The area of the circular section is x/2, whereas the least triangle has area 1/2*sin(x)*cos(x); the largest 1/2*tan(x)
Thus, we have the inequality, for non-zero x:
$$\frac{\sin(x)\cos(x)}{2}<\frac{x}{2}<\frac{\tan(x)}{2}\to\cos(x)<\frac{x}{\sin(x)}<\frac{1}{\cos(x)}$$

Assuming cos(x) to be continuous, and taking the limit as x goes to 0, we get:
$$\lim_{x\to{0}}\frac{x}{\sin(x)}=1\to\lim_{x\to{0}}\frac{\sin(x)}{x}=1$$



*Or, at the very least, needed in the most typical limiting expression..

 

[dx]

You CAN'T use L'Hopital's rule (differentiating numerator and denominator separately) to "prove" the limit of sin(x)/x, because that limit is needed* in the differentiation of sin(x)

No, you can differentiate sin(x) without knowing the limit sin(x)/x.
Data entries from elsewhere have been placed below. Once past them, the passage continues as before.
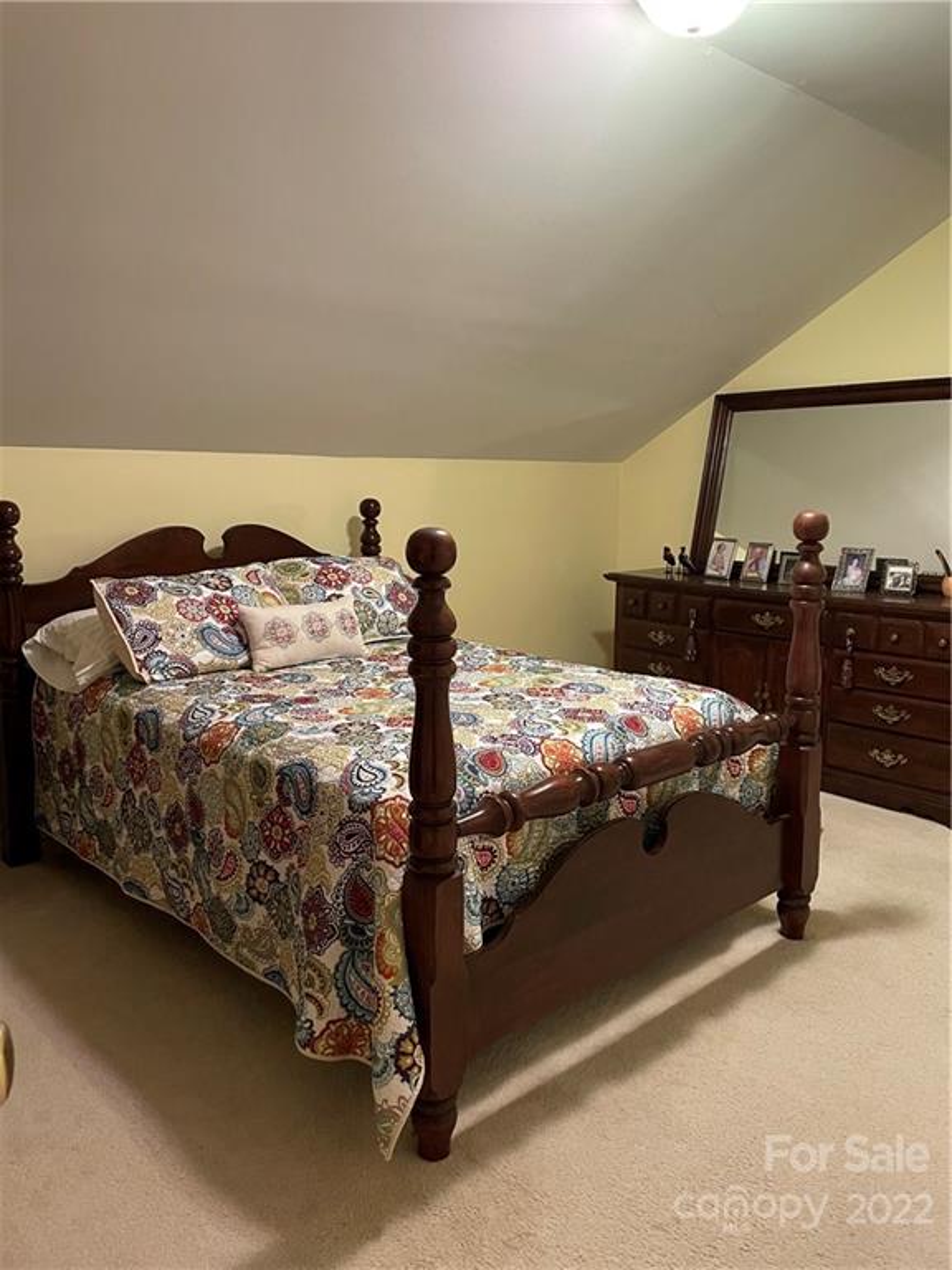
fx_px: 953
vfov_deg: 67.3
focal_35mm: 26
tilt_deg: -8.5
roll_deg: +0.3
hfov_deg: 53.1
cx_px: 476
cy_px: 635
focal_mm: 4.2
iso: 500
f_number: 1.6
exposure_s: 1/60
As long as x is real, sin(x) has a simple geometric interpretation and it is easy to visually differentiate it.

 

[arildno]

First of all, did you at all bother to read my asterisked caveat?

Secondly, please continue from the DEFINITION of the derivative:
$$\frac{d}{dx}\sin(x)=\lim_{h\to{0}}\frac{\sin(x+h)-\sin(x)}{h}$$
[

 

[matt grime]

But no one was asked to work out the limit as x tends to zero of sin(x)/x, arildno, though they were asked to effectively work out the derivative of cos(x) at zero. Is there a similar way for doing it for cos rather than sin?

 

[arildno]

Oh dear..I misread the first one.
However:
Considering the second of the posted limit problems (lim of (1-cos(x))/x),
then it is, IMO, easiest to transform that to lim of (sin(x)/x)^2*(x/(1+cos(x)), but there are probably other ways as well.